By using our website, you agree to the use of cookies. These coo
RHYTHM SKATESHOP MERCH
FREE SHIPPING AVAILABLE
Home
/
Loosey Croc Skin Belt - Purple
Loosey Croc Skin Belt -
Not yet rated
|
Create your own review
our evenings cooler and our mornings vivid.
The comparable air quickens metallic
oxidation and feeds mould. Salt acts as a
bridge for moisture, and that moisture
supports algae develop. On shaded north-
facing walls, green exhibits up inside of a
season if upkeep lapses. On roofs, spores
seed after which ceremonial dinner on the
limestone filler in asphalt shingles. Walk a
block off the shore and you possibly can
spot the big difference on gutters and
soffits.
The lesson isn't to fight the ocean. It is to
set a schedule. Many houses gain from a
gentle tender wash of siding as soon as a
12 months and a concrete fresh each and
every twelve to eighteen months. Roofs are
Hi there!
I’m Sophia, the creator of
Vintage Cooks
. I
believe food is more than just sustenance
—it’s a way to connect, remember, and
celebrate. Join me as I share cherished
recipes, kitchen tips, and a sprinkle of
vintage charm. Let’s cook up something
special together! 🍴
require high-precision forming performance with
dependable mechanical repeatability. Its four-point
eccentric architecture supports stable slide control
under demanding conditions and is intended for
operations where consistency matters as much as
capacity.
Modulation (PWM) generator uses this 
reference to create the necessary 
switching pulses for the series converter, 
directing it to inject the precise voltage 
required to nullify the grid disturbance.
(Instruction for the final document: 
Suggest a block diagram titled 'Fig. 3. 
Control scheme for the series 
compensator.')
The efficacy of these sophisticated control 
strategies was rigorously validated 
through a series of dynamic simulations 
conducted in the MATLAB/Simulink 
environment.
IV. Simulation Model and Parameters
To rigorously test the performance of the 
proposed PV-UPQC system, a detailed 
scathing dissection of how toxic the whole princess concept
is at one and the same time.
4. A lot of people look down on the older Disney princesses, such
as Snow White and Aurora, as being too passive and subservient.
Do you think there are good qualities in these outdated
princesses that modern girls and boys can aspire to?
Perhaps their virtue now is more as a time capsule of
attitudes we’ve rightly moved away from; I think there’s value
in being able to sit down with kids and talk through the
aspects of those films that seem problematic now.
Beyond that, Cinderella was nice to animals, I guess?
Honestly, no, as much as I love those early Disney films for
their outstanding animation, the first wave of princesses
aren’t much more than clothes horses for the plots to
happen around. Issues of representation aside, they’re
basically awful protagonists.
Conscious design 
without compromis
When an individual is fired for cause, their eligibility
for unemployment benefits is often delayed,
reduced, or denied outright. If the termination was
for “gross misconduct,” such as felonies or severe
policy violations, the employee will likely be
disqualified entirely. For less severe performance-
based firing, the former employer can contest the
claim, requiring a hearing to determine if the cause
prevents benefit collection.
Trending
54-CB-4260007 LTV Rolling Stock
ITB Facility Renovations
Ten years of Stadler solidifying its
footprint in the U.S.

######

• [TASK OBJECTIVE]:
Can you express every line of text in the entries above as a JSON list of strings, with one string per line and blank lines left out?

• [ANSWER]:
[
  "By using our website, you agree to the use of cookies. These coo",
  "RHYTHM SKATESHOP MERCH",
  "FREE SHIPPING AVAILABLE",
  "Home",
  "/",
  "Loosey Croc Skin Belt - Purple",
  "Loosey Croc Skin Belt -",
  "Not yet rated",
  "|",
  "Create your own review",
  "our evenings cooler and our mornings vivid.",
  "The comparable air quickens metallic",
  "oxidation and feeds mould. Salt acts as a",
  "bridge for moisture, and that moisture",
  "supports algae develop. On shaded north-",
  "facing walls, green exhibits up inside of a",
  "season if upkeep lapses. On roofs, spores",
  "seed after which ceremonial dinner on the",
  "limestone filler in asphalt shingles. Walk a",
  "block off the shore and you possibly can",
  "spot the big difference on gutters and",
  "soffits.",
  "The lesson isn't to fight the ocean. It is to",
  "set a schedule. Many houses gain from a",
  "gentle tender wash of siding as soon as a",
  "12 months and a concrete fresh each and",
  "every twelve to eighteen months. Roofs are",
  "Hi there!",
  "I’m Sophia, the creator of",
  "Vintage Cooks",
  ". I",
  "believe food is more than just sustenance",
  "—it’s a way to connect, remember, and",
  "celebrate. Join me as I share cherished",
  "recipes, kitchen tips, and a sprinkle of",
  "vintage charm. Let’s cook up something",
  "special together! 🍴",
  "require high-precision forming performance with",
  "dependable mechanical repeatability. Its four-point",
  "eccentric architecture supports stable slide control",
  "under demanding conditions and is intended for",
  "operations where consistency matters as much as",
  "capacity.",
  "Modulation (PWM) generator uses this ",
  "reference to create the necessary ",
  "switching pulses for the series converter, ",
  "directing it to inject the precise voltage ",
  "required to nullify the grid disturbance.",
  "(Instruction for the final document: ",
  "Suggest a block diagram titled 'Fig. 3. ",
  "Control scheme for the series ",
  "compensator.')",
  "The efficacy of these sophisticated control ",
  "strategies was rigorously validated ",
  "through a series of dynamic simulations ",
  "conducted in the MATLAB/Simulink ",
  "environment.",
  "IV. Simulation Model and Parameters",
  "To rigorously test the performance of the ",
  "proposed PV-UPQC system, a detailed ",
  "scathing dissection of how toxic the whole princess concept",
  "is at one and the same time.",
  "4. A lot of people look down on the older Disney princesses, such",
  "as Snow White and Aurora, as being too passive and subservient.",
  "Do you think there are good qualities in these outdated",
  "princesses that modern girls and boys can aspire to?",
  "Perhaps their virtue now is more as a time capsule of",
  "attitudes we’ve rightly moved away from; I think there’s value",
  "in being able to sit down with kids and talk through the",
  "aspects of those films that seem problematic now.",
  "Beyond that, Cinderella was nice to animals, I guess?",
  "Honestly, no, as much as I love those early Disney films for",
  "their outstanding animation, the first wave of princesses",
  "aren’t much more than clothes horses for the plots to",
  "happen around. Issues of representation aside, they’re",
  "basically awful protagonists.",
  "Conscious design ",
  "without compromis",
  "When an individual is fired for cause, their eligibility",
  "for unemployment benefits is often delayed,",
  "reduced, or denied outright. If the termination was",
  "for “gross misconduct,” such as felonies or severe",
  "policy violations, the employee will likely be",
  "disqualified entirely. For less severe performance-",
  "based firing, the former employer can contest the",
  "claim, requiring a hearing to determine if the cause",
  "prevents benefit collection.",
  "Trending",
  "54-CB-4260007 LTV Rolling Stock",
  "ITB Facility Renovations",
  "Ten years of Stadler solidifying its",
  "footprint in the U.S."
]